The answer, after witnessing the recent controversies over Ashis Nandy, Viswaroopam, Salman Rushdie’s aborted Kolkata event, the disruption of an art show on nudes, and the winding up of Kashmir’s all-girl band, must be a clear ‘no’.
But Pratap Bhanu Mehta suggests that India’s liberalism may be lurking just below the surface, where it is real, but is still a bit invisible to the naked eye.
Writing in The Indian Express, Mehta, who is President of the Centre for Policy Research, makes a counter-intuitive point: that the obvious cases of intolerance may be hiding real changes underneath. The noise is confusing the signal – the signal of a changing society.
He writes: “Rather than assume that it (all the recent brouhaha) portends a more intolerant society, it could be the case that society is actually getting more tolerant. It is the state and the political structure that do not understand these profound changes.”
And the media, too, we must add, since TV channels have been full of pro-free speech bluster in recent days.
Mehta does not deny the obvious, but says that threats to freedom of expression come from three sources: political thuggery (as in Mamata’s Bengal), patriarchy (where a male-dominated society is trying its best to stop the process of power-shift), and the “cycle of competitive offence-mongering that still remains a tempting axis of mobilisation in our society.”

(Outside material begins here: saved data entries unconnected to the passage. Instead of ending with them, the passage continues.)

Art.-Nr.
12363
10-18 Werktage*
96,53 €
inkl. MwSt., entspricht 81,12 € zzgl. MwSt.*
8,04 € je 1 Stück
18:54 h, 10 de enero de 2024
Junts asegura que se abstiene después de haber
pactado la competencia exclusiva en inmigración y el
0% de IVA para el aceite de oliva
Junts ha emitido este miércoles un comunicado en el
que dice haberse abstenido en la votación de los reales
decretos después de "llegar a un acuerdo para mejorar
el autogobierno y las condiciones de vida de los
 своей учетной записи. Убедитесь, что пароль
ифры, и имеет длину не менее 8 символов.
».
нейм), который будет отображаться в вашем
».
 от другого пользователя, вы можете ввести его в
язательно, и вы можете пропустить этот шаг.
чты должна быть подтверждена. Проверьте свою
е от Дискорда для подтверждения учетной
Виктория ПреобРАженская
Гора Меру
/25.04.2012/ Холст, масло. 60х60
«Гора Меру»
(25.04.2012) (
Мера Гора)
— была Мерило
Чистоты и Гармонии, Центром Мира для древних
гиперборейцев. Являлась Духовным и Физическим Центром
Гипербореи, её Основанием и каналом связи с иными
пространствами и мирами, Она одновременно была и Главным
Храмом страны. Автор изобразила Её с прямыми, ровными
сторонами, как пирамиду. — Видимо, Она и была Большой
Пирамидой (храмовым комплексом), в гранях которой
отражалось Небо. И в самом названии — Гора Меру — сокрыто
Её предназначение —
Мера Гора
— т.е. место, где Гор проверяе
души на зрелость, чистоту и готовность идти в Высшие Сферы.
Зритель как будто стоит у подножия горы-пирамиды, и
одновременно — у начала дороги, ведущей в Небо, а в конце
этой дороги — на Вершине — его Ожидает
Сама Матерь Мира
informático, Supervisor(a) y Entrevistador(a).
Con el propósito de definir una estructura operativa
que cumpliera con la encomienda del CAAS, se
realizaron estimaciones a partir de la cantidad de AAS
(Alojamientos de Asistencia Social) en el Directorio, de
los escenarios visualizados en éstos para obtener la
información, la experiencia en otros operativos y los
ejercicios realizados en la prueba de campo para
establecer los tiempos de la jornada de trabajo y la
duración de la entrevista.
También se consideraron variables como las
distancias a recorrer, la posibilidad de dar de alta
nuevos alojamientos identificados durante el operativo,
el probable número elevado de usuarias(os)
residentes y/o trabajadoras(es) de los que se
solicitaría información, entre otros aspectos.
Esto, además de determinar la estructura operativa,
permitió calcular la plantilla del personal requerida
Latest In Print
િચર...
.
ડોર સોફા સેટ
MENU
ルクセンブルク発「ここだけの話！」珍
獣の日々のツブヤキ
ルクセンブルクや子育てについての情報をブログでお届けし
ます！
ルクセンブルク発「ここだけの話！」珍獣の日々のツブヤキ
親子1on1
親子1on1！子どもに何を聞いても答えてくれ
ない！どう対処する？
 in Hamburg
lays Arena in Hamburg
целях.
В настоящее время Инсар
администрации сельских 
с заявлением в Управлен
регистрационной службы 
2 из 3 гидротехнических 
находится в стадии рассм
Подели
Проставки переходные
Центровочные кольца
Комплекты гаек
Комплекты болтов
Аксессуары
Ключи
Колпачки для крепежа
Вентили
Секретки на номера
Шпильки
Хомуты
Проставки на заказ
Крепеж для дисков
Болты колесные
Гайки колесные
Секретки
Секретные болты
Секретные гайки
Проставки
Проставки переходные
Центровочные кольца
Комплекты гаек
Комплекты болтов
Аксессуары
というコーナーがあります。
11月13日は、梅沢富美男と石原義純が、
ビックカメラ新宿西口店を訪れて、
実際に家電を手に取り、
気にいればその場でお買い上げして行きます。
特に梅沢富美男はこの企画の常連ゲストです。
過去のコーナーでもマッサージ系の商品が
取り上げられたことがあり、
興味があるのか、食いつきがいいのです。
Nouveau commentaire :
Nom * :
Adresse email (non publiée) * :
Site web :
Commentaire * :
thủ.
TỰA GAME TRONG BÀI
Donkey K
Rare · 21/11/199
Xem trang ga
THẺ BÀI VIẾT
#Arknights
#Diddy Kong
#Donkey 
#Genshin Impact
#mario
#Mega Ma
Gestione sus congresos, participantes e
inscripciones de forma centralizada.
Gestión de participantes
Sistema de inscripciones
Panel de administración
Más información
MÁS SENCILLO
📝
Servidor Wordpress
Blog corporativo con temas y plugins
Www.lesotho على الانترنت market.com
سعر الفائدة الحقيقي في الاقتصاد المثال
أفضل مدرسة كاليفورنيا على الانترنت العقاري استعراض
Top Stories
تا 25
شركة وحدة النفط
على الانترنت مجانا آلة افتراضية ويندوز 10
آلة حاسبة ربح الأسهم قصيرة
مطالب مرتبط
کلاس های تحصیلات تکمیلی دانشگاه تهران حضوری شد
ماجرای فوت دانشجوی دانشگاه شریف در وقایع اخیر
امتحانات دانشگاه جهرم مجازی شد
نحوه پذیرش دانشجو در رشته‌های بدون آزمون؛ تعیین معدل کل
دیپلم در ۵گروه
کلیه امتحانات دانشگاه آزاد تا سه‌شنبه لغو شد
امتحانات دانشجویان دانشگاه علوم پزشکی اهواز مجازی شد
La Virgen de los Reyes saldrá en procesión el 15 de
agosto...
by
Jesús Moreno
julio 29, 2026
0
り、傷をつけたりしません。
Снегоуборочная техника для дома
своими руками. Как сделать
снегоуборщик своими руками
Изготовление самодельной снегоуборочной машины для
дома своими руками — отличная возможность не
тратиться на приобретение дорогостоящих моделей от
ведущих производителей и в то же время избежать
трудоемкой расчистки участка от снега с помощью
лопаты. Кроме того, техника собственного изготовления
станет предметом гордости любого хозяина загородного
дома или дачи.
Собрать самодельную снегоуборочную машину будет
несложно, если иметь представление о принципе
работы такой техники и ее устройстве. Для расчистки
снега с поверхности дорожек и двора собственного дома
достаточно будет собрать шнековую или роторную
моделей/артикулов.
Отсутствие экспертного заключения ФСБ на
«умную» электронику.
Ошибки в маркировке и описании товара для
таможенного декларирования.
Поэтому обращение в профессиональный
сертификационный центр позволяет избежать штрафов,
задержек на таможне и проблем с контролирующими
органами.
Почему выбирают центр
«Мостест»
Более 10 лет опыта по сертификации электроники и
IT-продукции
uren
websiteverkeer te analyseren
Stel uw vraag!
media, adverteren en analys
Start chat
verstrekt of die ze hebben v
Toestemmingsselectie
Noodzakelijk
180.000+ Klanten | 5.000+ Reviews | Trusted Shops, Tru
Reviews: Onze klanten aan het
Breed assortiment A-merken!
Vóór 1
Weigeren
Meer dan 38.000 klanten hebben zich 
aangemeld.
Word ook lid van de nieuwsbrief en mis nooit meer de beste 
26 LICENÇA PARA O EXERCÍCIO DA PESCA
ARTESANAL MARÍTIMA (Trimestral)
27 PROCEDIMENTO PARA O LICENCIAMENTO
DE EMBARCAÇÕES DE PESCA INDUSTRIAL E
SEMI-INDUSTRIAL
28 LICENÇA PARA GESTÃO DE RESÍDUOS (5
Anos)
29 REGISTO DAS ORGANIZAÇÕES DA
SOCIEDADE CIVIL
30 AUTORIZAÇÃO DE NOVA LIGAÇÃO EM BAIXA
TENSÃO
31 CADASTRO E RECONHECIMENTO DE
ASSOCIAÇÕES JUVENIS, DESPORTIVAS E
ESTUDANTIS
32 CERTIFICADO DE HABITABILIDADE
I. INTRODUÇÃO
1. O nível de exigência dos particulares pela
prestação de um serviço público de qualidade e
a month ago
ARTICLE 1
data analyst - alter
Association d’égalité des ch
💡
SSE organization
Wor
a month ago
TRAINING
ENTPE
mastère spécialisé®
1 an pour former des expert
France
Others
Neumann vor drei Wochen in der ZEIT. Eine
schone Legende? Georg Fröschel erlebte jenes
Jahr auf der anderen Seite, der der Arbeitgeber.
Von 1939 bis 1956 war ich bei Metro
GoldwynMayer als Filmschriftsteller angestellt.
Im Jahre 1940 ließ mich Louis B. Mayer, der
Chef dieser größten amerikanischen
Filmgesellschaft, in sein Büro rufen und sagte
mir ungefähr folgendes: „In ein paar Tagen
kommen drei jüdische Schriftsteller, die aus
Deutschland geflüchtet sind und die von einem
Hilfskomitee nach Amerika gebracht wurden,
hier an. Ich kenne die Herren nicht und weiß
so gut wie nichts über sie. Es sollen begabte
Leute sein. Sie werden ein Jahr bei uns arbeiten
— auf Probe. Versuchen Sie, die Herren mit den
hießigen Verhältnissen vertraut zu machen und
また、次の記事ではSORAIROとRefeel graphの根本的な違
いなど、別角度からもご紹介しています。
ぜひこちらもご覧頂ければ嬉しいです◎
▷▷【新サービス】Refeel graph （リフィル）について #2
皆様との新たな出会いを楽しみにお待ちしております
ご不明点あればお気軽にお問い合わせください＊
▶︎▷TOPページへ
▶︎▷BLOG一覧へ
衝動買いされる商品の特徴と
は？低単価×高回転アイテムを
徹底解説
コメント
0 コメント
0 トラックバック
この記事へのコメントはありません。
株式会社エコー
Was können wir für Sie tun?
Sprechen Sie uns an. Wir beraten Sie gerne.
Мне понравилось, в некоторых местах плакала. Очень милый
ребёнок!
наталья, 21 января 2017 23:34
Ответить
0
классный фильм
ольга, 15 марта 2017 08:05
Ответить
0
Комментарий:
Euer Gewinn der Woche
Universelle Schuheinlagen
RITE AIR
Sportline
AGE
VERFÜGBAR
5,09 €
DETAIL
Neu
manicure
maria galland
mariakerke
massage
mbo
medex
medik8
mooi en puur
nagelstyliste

But does this not indicate that group identities are still strong and stifling free speech? Mehta has this counter to offer: “Groups are attempting to impose the yoke of community precisely because the actual power to control is diminishing.”
Put another way, small fringe groups may be appropriating TV time with their claims to represent entire communities, but this may be because they actually don’t represent too many of their own community, which is now evolving away from narrow identities.
The Akbaruddin Owaisis and Praveen Togadias are loud and uncouth precisely because they are increasingly becoming irrelevant.
The bottomline in this argument is optimistic: all the shouting and screaming over community rights and wounded sentiments among Hindu and Muslim groups (and, now, increasingly Christian ones, who don’t like Mani Ratman’s Kadal) is really the last gasp of the old order that is still seeking control when the people have moved on, and control is gone.
As Mehta points out, there may be more liberals in India that we are willing to acknowledge. The reason why we don’t see them is simple: they have not found a way to connect meaningfully enough to make a difference.